◆ **Request 1**
How would you translate this sentence from the Roger Hawkins obituary into French: "Hawkins's contribution could be both subtle and indelible."
◆ **Request 2**
Which songs does the Roger Hawkins obituary name as hits he played on? List every one.
◆ **Request 3**
Could you extend the Roger Hawkins obituary onward from its final sentence?

The American drummer Roger Hawkins was never a flashy performer. Playing his part on such hit records as Aretha Franklin’s I Never Loved a Man (the Way I Love You), Respect and I Say a Little Prayer, Percy Sledge’s When a Man Loves a Woman, Wilson Pickett’s Mustang Sally and the Staple Singers’ Respect Yourself, he simply found the essential groove of a song and made it stick. That instinct made Hawkins, who has died aged 75, particularly prized by singers and record producers who knew that he would find a way of making their great song even greater.

The voices on those timeless classics were those of African Americans. Hawkins was a young white man from the Deep South, as were his fellows in what became known as one of the finest rhythm sections of the 1960s and 70s, based in the small Alabama town of Muscle Shoals. But their feeling for black music was immaculate, their authenticity beyond question.

In the words of Jerry Wexler, Franklin’s producer: “White southern musicians – unlike their British counterparts, who learned the blues off records – lived the blues themselves, saw them, tasted them, were rooted in the same soil as their black teachers.”

None of them could read music. Instead they worked out a system of numbering conventional chords, from 1 to 6, which could be applied to any key. They would experiment with a song until an arrangement emerged, featuring riffs and turnarounds that, as with the work of their counterparts at Stax in Memphis and Motown in Detroit, would often turn out to be a vital element of the record’s appeal.

Roger Hawkins, second left, on tour with Traffic in the early 1970s.
Roger Hawkins, second left, on tour with Traffic in the early 1970s. Photograph: Michael Ochs Archives/Getty Images

Hawkins’s contribution could be both subtle and indelible. At the climax of When a Man Loves a Woman (1966), he tipped Sledge’s emotion-racked voice into the final chorus with a syncopated pick-up that provided an exact parallel for the experience the singer was trying to convey.

◆ **Supplied information**
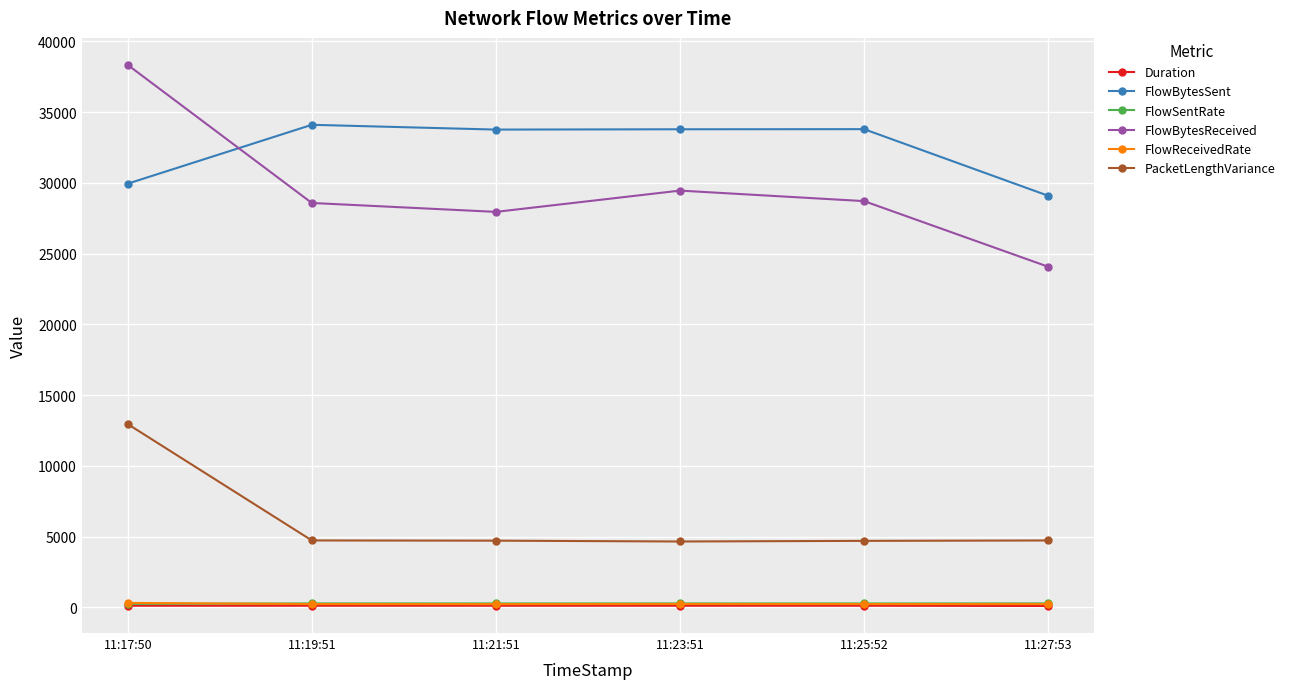

What is the label of the 5th point from the left?

11:25:52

◆ **Answer box 1**
La contribution de Hawkins pouvait être à la fois subtile et indélébile.

◆ **Answer box 2**
I Never Loved a Man (the Way I Love You)
Respect
I Say a Little Prayer
When a Man Loves a Woman
Mustang Sally
Respect Yourself

◆ **Answer box 3**
He could drive a song like Respect (1967) with the necessary vigour, but the lightness of touch evident on I Say a Little Prayer (1968), where he cruised through the single 3/4 bar thrown into the chorus of a 4/4 song, was his creative trademark. For Respect Yourself (1971), another drummer might have come up with a funky, bottom-heavy beat. The more imaginative Hawkins devised a reggae-influenced combination of ticking hi-hat and snare-drum rimshots that gave the song an irresistible momentum.

Born in Mishawaka, Indiana, Hawkins was raised in Greenhill, Alabama, by his parents, Merta (nee Haddock), who worked in a knitting mill, and John Hawkins, a shoe-shop manager. At 13 he was given his first drum kit and was soon playing country music in a band with his friends. But if country music was what white boys were supposed to play, they were paying greater attention to the more invigorating sounds of the rhythm and blues records being played on the radio by Wolfman Jack and other disc jockeys. Soon Hawkins would be a member of the R&B-slanted Del Rays, with the guitarist Jimmy Johnson, and the singer Dan Penn’s band the Pallbearers, along with Penn’s songwriting partner, the pianist Spooner Oldham.

When a Man Loves a Woman, recorded in 1965 on rudimentary two-track equipment, was the first big hit on which Hawkins played. Regular recording work started to come his way at the producer Rick Hall’s Fame Studios in Muscle Shoals. There he, Johnson, the pianist Barry Beckett and the bass guitarist David Hood formed a core rhythm section soon in great demand for the hit-making qualities in evidence on James and Bobby Purify’s I’m Your Puppet (1966) and Etta James’s Tell Mama (1967).

Among those who influenced Hawkins’ playing was Al Jackson Jr, the drummer with Booker T and the MGs in nearby Memphis. From Jackson’s work he learned how to tailor his playing to a song with a care also applied to the tuning of his drums, which he adjusted to suit the singer’s voice. For him, the key was not in his playing but in his listening. “I was always a better listener than I was a drummer,” he said in an interview with Modern Drummer magazine. “I would advise any drummer to become a listener.”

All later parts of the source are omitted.